National Security Brief: December 16, 2011

With the U.S.-led war in Iraq over, Iraqi tensions over the country’s future are coming to the fore, with Prime Minister Nouri al-Maliki arguing against semi-autonomy for several Sunni provinces.

Rep. Buck McKeon (R-CA) introduced legislation to impose a ten percent reduction on the federal workforce and using those savings to pay for the first year of defense cuts under sequestration.

Iranian Rear Adm. Ali Shamkhani says Iran will continue to target U.S. drones if American spy planes violate Iran’s airspace, but U.S. officials are rejecting Iranian claims of responsibility for bringing down an unmanned aircraft last week.

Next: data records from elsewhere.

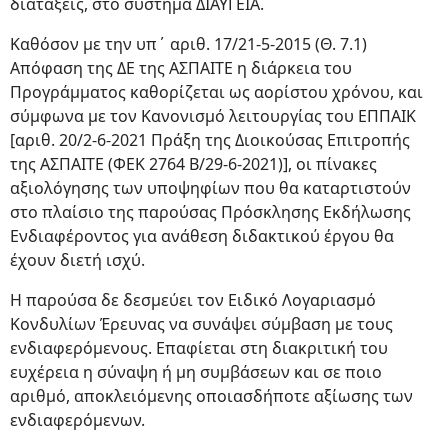
διατάξεις, στο σύστημα ΔΙΑΥΓΕΙΑ.
Καθόσον με την υπ΄ αριθ. 17/21-5-2015 (Θ. 7.1)
Απόφαση της ΔΕ της ΑΣΠΑΙΤΕ η διάρκεια του
Προγράμματος καθορίζεται ως αορίστου χρόνου, και
σύμφωνα με τον Κανονισμό λειτουργίας του ΕΠΠΑΙΚ
[αριθ. 20/2-6-2021 Πράξη της Διοικούσας Επιτροπής
της ΑΣΠΑΙΤΕ (ΦΕΚ 2764 Β/29-6-2021)], οι πίνακες
αξιολόγησης των υποψηφίων που θα καταρτιστούν
στο πλαίσιο της παρούσας Πρόσκλησης Εκδήλωσης
Ενδιαφέροντος για ανάθεση διδακτικού έργου θα
έχουν διετή ισχύ.
Η παρούσα δε δεσμεύει τον Ειδικό Λογαριασμό
Κονδυλίων Έρευνας να συνάψει σύμβαση με τους
ενδιαφερόμενους. Επαφίεται στη διακριτική του
ευχέρεια η σύναψη ή μη συμβάσεων και σε ποιο
αριθμό, αποκλειόμενης οποιασδήποτε αξίωσης των
ενδιαφερόμενων.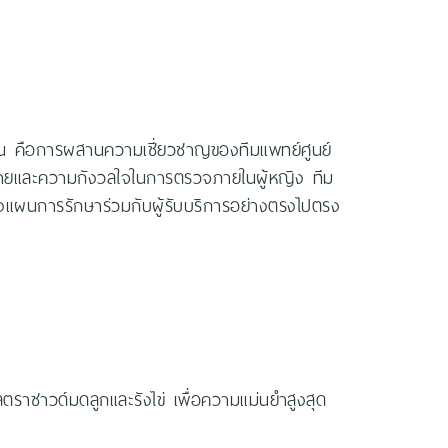
ธน คือการผสานความเชี่ยวชาญของทีมแพทย์ศูนย์
ขินอายและความกังวลใจในการตรวจภายในผู้หญิง ทีม
แผนการรักษาร่วมกับผู้รับบริการอย่างตรงไปตรง
ตราซาวด์มดลูกและรังไข่ เพื่อความแม่นยำสูงสุด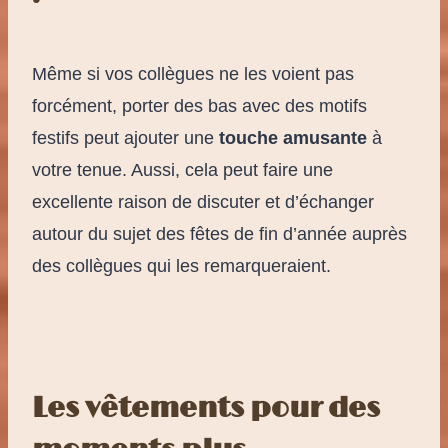
Même si vos collègues ne les voient pas
forcément, porter des bas avec des motifs
festifs peut ajouter une
touche amusante
à
votre tenue. Aussi, cela peut faire une
excellente raison de discuter et d’échanger
autour du sujet des fêtes de fin d’année auprès
des collègues qui les remarqueraient.
Les vêtements pour des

Pakistan’s top general, Ashfaq Kayani, ordered a probe of President Asif Ali Zardari, who is convalescing in Dubai, for his role in the “memogate” scandal where the president’s associates sought help to bolster civilian control over the state.

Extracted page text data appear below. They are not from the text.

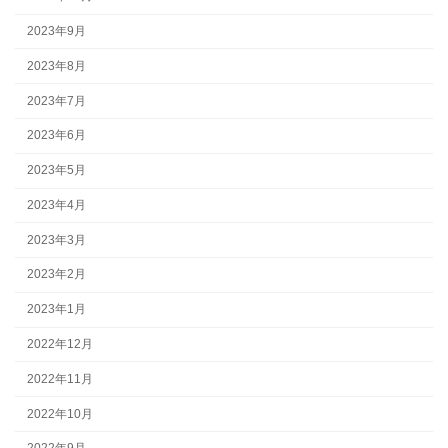
2023年9月
2023年8月
2023年7月
2023年6月
2023年5月
2023年4月
2023年3月
2023年2月
2023年1月
2022年12月
2022年11月
2022年10月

Russia proposed a new UN resolution condemning the violence in Syria which, while criticized by the U.S. and other western powers as too mild, opens up the prospect of greater international coordination in condemning Syrian President Bashar Al Assad’s use of violence against protesters.

Bahraini security forces dispersed hundreds of opposition protesters with tear gas and stun grenades during a visit by the U.S. State Department’s top human rights envoy.

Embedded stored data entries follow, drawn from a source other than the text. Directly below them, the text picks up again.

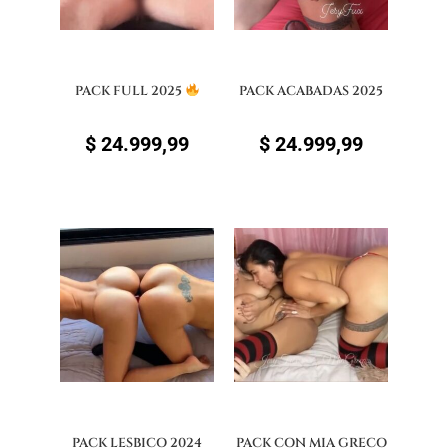
PACK FULL 2025
PACK ACABADAS 2025
$
24.999,99
$
24.999,99
PACK LESBICO 2024
PACK CON MIA GRECO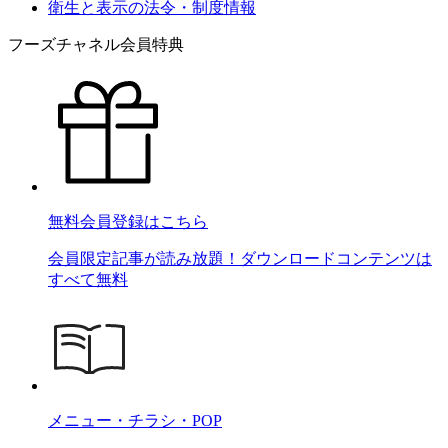
衛生と表示の法令・制度情報
フーズチャネル会員特典
無料会員登録はこちら
会員限定記事が読み放題！ダウンロードコンテンツは
すべて無料
メニュー・チラシ・POP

A U.S. military investigation substantiated some of the charges of human rights abuses against Afghan militias and local police outlined by the group Human Rights Watch.

International Criminal Court prosecutor Luis Moreno-Ocampo said the manner in which Libyan strongman Muammar Qaddafi was killed by rebels could constitute a war crime, adding that he’s “raising this concern to the national authorities” and expects them to investigate.